Additionally, “extra- curricular” workplace maintenance has proven to be an asset of great effectiveness when used correctly. This would mean taking the time to underline any unique, noteworthy or troubling trends specific to the working environment, including, if required, additional safety signage. To the experienced rig worker these undertakings may seem tedious, mundane or even completely unnecessary but to a new worker or a visitor to the rig, these extra warnings may prove to be lifesaving, if other measures are ineffective or non- applicable on a certain day, considering weather, rig conditions and other outside factors.
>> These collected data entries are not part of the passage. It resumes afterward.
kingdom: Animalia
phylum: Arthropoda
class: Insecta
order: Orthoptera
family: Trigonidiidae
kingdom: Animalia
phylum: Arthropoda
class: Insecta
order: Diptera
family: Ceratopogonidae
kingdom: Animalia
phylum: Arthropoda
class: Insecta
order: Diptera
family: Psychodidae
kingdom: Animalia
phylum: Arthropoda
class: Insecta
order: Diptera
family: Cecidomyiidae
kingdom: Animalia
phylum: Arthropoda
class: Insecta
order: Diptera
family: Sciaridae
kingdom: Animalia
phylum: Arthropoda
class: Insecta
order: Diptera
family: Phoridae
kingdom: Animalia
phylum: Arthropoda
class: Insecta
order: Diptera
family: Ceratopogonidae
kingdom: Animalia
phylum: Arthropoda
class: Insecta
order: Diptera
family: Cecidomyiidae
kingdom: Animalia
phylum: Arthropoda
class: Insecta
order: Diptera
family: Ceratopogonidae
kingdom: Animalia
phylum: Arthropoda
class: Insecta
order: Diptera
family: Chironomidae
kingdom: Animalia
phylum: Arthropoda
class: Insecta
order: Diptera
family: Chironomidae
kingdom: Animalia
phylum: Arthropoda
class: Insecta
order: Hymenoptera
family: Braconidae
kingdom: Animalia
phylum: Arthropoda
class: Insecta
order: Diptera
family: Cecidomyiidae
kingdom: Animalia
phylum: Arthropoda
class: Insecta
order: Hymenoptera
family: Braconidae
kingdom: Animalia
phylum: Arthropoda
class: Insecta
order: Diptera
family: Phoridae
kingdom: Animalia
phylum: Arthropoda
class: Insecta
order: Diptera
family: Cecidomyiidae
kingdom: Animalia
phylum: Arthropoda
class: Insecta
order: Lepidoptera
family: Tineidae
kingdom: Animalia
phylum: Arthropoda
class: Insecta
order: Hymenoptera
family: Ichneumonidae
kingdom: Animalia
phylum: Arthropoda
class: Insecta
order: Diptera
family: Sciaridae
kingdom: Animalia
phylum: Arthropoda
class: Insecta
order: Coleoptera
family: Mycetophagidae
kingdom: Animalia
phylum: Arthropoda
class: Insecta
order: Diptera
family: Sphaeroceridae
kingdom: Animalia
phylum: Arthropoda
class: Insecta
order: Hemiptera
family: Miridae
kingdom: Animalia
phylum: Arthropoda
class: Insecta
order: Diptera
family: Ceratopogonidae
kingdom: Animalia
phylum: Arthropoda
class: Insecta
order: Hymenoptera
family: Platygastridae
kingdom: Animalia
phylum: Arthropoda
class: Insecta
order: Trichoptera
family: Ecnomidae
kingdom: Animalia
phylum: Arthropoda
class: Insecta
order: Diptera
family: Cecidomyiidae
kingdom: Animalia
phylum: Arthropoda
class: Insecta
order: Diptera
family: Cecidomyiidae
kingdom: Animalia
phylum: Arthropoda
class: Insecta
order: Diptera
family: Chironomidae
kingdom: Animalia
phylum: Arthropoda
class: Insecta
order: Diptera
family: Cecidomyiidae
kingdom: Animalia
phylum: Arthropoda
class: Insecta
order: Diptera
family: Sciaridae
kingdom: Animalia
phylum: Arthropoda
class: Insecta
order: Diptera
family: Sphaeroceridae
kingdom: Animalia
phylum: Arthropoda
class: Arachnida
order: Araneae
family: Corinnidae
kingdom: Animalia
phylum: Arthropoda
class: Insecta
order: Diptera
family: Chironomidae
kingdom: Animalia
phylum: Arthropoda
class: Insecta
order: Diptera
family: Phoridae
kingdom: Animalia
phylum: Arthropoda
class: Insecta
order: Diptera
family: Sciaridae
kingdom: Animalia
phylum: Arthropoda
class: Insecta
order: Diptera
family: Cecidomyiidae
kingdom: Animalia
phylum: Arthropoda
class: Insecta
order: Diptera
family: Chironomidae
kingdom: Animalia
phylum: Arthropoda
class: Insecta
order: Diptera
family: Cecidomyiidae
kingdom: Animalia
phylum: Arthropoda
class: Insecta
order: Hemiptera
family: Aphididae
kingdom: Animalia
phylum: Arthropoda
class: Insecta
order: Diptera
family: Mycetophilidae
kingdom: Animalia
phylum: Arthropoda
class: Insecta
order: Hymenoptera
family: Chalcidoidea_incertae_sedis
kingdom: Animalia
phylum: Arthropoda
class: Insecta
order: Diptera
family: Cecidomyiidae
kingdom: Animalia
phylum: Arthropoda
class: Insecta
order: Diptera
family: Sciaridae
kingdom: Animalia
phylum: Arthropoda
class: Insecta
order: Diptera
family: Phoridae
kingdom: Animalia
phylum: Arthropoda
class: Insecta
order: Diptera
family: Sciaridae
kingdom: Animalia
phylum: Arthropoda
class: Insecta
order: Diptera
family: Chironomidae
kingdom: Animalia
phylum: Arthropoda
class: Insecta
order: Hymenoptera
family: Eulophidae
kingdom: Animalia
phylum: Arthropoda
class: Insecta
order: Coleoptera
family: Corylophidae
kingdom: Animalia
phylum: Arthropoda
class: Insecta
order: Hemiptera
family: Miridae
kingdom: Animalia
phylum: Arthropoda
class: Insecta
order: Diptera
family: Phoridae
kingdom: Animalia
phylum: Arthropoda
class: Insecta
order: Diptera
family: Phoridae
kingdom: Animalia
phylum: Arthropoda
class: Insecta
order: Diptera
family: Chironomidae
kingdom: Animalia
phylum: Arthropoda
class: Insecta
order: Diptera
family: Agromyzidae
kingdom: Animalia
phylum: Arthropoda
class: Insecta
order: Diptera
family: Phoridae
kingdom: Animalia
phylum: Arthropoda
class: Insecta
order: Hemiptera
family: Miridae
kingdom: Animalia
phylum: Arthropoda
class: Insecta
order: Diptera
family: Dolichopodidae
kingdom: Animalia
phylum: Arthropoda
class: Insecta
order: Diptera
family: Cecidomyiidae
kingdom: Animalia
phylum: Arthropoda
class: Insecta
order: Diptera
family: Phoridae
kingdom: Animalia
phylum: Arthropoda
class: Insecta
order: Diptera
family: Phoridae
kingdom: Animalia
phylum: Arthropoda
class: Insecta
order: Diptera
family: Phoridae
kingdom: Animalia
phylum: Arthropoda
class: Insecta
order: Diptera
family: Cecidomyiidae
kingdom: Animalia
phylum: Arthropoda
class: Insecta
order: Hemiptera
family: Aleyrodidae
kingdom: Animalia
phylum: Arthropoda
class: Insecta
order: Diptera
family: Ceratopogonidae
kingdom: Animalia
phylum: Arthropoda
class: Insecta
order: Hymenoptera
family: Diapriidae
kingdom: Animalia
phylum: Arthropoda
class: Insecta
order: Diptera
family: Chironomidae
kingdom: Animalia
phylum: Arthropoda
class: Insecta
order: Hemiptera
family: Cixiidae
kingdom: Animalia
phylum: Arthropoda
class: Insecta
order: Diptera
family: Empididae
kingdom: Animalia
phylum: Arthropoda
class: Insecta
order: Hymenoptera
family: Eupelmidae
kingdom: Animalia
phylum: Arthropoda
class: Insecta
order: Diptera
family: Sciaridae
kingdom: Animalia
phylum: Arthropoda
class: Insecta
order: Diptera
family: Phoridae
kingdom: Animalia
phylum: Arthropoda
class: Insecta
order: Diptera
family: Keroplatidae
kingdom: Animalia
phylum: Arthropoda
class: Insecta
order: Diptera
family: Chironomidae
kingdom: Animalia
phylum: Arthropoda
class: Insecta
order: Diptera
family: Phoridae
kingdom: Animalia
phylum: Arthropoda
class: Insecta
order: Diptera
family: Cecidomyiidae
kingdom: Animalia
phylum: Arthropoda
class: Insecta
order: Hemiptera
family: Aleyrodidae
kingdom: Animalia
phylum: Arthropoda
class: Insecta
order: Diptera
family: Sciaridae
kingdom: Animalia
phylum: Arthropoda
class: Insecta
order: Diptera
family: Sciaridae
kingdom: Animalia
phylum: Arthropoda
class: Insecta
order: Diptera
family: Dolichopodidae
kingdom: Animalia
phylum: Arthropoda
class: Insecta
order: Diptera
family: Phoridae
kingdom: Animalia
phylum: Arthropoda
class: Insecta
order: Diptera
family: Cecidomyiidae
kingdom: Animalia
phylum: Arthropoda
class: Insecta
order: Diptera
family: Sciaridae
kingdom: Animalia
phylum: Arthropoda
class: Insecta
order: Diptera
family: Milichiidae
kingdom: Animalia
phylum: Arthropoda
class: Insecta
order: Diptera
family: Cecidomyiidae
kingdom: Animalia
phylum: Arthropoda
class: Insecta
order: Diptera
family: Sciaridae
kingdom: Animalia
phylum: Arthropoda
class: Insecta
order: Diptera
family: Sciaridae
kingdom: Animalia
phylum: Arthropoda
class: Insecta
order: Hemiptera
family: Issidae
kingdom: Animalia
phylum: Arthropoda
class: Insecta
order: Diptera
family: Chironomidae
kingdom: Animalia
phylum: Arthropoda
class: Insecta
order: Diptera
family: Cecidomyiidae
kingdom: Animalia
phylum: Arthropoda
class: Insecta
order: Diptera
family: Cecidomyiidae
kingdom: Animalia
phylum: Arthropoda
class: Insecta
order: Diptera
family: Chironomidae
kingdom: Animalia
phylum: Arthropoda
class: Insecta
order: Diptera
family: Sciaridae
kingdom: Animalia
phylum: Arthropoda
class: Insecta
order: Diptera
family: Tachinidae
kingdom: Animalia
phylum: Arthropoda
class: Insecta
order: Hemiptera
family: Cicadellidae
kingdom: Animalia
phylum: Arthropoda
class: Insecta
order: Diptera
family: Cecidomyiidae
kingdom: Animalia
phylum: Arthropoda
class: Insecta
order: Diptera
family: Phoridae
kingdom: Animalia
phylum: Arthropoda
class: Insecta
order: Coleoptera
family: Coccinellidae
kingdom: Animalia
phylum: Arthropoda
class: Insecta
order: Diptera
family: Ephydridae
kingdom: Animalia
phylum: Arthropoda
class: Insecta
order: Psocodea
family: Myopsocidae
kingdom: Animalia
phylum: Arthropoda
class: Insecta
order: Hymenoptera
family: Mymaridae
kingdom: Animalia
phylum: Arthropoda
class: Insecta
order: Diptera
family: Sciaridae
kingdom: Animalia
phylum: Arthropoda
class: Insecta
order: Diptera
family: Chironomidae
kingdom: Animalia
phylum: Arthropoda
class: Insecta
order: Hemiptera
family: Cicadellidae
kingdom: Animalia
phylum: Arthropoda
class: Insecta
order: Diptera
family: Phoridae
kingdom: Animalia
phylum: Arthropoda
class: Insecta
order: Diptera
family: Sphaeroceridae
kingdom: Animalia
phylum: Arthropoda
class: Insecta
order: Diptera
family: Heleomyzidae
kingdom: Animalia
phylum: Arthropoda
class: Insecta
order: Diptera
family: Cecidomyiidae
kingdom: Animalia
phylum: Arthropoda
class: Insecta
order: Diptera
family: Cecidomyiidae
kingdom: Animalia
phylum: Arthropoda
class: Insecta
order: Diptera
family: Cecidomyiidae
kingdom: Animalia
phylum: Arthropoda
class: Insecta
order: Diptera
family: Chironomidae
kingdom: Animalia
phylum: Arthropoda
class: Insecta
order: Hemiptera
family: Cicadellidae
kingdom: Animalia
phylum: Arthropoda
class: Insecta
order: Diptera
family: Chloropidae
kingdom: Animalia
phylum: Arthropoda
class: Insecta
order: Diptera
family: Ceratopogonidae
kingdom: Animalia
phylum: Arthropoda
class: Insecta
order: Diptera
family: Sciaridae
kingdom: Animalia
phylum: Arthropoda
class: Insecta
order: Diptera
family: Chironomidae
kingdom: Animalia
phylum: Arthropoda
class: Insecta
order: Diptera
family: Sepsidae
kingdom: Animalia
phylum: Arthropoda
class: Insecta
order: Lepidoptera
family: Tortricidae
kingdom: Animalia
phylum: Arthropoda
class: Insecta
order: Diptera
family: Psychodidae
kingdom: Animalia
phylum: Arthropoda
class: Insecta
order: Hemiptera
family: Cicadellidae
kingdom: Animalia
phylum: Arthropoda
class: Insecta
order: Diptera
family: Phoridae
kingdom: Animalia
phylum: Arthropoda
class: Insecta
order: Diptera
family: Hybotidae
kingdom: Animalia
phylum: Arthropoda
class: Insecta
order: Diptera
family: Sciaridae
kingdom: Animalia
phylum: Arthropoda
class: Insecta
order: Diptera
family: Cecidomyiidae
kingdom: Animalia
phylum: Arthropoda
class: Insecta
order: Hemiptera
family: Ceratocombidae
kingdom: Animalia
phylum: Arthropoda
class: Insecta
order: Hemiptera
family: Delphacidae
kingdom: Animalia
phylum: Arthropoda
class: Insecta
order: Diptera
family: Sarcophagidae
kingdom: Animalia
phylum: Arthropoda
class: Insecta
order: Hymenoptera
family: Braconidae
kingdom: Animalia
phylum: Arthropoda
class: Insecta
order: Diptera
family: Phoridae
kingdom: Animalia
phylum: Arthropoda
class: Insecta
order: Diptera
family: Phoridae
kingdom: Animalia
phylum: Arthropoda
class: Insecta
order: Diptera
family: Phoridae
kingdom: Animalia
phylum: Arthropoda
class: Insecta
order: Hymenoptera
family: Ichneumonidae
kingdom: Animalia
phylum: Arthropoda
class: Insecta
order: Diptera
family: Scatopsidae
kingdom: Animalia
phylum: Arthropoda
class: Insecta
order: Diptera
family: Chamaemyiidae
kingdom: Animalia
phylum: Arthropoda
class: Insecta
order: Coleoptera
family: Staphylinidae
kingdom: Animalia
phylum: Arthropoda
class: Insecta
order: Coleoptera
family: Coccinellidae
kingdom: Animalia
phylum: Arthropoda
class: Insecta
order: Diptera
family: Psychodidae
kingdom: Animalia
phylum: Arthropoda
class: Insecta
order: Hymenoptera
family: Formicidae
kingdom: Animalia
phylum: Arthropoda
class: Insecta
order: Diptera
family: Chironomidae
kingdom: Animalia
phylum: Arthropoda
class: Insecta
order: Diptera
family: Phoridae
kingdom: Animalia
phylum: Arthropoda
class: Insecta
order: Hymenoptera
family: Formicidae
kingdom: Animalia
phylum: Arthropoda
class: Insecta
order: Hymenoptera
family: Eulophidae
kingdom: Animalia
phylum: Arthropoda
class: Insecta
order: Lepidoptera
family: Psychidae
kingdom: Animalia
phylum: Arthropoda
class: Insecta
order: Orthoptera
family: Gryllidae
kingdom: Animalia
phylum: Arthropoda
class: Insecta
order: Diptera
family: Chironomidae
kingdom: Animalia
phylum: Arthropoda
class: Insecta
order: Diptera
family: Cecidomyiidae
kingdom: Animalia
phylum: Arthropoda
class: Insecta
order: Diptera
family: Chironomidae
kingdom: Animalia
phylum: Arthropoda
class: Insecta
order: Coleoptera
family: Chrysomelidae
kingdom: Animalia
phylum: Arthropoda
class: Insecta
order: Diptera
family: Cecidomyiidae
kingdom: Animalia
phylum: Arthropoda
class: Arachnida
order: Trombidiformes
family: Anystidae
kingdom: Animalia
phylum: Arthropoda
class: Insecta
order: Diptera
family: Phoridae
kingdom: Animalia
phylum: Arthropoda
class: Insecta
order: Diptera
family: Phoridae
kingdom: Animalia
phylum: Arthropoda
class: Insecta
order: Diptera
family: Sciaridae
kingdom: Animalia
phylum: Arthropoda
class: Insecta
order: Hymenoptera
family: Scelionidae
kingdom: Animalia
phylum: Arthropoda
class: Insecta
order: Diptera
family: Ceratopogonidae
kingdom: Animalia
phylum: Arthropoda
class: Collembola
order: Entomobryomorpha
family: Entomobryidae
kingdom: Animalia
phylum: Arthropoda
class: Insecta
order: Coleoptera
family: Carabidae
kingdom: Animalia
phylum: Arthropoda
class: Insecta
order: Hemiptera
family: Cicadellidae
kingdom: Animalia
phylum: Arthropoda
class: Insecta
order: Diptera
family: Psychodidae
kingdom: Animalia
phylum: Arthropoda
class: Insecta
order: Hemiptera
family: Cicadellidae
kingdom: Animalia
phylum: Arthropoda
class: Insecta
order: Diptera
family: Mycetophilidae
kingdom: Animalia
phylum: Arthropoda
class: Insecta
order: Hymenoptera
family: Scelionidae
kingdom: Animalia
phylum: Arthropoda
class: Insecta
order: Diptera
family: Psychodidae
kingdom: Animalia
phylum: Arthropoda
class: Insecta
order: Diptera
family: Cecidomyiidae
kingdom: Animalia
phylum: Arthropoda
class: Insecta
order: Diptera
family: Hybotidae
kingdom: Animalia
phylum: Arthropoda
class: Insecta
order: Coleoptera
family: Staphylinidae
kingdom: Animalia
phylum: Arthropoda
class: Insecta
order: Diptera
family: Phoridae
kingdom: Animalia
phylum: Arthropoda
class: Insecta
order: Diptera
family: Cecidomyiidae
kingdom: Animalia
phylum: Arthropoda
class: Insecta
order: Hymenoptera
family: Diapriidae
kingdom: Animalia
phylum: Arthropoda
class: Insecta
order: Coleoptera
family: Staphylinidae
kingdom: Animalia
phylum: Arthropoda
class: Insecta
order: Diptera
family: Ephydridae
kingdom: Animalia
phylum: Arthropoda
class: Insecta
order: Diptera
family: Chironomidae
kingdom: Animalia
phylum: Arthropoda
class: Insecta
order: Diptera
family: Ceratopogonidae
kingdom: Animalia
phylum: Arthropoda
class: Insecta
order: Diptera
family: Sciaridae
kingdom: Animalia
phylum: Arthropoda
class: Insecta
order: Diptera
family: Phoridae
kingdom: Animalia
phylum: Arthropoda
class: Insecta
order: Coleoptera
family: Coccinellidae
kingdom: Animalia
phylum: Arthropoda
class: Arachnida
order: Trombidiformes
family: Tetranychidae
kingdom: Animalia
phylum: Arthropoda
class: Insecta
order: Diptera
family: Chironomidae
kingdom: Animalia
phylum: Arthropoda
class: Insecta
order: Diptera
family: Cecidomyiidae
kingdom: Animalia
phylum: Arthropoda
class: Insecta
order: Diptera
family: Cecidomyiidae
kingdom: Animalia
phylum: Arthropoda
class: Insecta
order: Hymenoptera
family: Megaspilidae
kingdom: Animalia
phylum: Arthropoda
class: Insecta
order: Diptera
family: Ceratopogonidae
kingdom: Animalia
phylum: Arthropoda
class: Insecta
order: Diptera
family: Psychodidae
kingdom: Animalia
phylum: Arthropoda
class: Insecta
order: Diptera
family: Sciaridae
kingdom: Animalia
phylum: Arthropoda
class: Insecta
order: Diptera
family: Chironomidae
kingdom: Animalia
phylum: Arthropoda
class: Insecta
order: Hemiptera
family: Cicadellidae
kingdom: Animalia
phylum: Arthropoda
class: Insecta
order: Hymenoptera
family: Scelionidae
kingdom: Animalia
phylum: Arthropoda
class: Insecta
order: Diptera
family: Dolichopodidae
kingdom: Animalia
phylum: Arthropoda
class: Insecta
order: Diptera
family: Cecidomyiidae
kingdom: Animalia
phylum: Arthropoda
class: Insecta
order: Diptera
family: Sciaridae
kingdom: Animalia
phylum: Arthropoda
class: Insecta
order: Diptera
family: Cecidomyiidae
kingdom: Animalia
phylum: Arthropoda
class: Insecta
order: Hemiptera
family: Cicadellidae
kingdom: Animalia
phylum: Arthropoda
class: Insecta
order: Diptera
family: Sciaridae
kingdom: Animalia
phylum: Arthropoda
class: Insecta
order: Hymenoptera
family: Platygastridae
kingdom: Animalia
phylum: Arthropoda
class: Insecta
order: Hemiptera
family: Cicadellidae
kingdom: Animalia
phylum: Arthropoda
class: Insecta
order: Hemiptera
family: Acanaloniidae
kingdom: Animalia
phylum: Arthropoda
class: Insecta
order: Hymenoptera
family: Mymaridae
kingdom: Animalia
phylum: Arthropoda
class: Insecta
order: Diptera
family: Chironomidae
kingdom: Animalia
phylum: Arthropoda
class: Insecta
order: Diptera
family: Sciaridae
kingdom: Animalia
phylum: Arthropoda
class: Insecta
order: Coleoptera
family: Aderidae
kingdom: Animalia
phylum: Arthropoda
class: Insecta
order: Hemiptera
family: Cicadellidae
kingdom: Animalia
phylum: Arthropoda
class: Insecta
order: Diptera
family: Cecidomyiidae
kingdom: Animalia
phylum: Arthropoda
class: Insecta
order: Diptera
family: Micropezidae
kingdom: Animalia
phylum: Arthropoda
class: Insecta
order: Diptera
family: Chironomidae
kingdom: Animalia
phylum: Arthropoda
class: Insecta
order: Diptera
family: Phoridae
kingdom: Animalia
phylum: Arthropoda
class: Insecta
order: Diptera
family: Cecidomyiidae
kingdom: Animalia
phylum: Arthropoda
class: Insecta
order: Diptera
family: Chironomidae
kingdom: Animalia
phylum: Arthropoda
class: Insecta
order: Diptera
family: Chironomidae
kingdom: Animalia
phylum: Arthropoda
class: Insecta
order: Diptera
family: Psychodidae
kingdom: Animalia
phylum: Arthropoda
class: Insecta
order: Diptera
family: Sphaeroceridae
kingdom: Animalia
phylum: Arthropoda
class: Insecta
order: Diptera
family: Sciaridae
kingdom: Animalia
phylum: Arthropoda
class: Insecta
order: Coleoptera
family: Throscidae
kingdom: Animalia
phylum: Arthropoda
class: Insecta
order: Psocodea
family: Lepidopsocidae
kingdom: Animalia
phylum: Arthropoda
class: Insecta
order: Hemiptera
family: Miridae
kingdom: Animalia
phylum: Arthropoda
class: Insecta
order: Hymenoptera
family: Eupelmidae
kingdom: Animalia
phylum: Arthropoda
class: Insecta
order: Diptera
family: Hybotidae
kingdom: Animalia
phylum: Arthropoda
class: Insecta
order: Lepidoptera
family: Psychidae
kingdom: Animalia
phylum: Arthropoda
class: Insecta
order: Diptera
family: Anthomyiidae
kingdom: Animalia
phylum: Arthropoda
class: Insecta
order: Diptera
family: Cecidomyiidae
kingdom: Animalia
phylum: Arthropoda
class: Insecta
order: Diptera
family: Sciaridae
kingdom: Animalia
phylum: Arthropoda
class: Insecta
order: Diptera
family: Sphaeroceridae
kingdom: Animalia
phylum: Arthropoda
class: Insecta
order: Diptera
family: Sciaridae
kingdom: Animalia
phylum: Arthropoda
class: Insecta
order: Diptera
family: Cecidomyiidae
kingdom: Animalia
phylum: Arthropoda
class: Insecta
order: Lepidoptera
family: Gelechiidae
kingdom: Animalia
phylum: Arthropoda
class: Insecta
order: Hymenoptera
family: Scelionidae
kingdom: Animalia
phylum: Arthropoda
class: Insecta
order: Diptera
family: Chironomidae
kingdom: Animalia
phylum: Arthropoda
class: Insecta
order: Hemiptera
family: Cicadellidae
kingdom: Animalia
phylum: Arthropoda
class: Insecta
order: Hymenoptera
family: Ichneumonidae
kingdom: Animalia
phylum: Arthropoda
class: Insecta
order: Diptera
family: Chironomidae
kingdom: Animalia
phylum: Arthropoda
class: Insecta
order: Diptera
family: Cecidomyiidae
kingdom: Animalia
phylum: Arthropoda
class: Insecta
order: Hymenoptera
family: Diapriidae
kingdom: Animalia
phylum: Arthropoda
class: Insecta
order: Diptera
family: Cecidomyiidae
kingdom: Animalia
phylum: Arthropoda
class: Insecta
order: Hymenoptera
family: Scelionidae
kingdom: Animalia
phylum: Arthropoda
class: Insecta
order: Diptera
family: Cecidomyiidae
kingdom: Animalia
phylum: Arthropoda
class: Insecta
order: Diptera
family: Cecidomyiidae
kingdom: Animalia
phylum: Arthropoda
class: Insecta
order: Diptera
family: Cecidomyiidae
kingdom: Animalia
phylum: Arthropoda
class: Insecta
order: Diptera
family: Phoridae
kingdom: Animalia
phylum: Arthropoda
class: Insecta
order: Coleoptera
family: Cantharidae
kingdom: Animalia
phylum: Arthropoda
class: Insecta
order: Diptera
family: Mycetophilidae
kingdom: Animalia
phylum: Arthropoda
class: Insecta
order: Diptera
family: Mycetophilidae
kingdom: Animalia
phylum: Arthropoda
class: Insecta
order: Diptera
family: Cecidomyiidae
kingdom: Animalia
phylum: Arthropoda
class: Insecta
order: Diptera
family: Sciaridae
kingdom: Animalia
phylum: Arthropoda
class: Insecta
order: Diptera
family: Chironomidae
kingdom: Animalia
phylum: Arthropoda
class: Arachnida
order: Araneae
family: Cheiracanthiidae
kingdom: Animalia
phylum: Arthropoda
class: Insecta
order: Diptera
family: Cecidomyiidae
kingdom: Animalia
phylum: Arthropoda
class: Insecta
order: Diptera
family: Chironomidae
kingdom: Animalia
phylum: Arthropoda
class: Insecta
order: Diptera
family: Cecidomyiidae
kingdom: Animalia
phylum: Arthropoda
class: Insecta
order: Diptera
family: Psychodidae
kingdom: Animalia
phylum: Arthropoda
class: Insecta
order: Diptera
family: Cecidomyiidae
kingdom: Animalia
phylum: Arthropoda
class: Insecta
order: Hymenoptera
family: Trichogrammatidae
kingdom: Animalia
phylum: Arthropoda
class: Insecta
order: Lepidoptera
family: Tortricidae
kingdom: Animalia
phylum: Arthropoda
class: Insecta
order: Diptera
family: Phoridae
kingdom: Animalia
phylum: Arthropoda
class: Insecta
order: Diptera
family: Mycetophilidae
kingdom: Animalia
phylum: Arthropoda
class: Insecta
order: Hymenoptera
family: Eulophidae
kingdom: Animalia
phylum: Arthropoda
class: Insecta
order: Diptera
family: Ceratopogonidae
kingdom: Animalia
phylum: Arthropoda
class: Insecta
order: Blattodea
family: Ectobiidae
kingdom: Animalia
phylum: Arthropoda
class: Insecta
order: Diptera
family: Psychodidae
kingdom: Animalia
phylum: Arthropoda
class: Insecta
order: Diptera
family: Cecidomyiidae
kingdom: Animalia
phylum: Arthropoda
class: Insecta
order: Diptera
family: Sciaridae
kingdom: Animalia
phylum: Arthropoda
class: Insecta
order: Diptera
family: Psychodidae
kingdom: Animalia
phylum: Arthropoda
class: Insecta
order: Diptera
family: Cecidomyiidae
Working in the oil and gas industry is not an easy undertaking. The industry is one which must constantly adjust to a host of ever-changing, environmental, political and socio-economic factors, unique in its now streamlined adaptability. The strides taken in this respect over the past 150 years have been remarkable. Saying that, a clear focus for continued improvement must be established to maximize growth across the board and to ensure, if it is desired, that progress, as currently presented, continues to expand, as to ensure the long-term economic and social survival of the industry and its workers.
The oil and gas industry has shown an aptitude for resiliency in recent years, unwilling to bend to the pressure placed upon it by both outside forces and the risks that exist inside it. To continue to find success, the industry must accept advanced safety measures as a cost of doing business in the present environment. Achieving these ends will allow for great strides to be made in the coming years.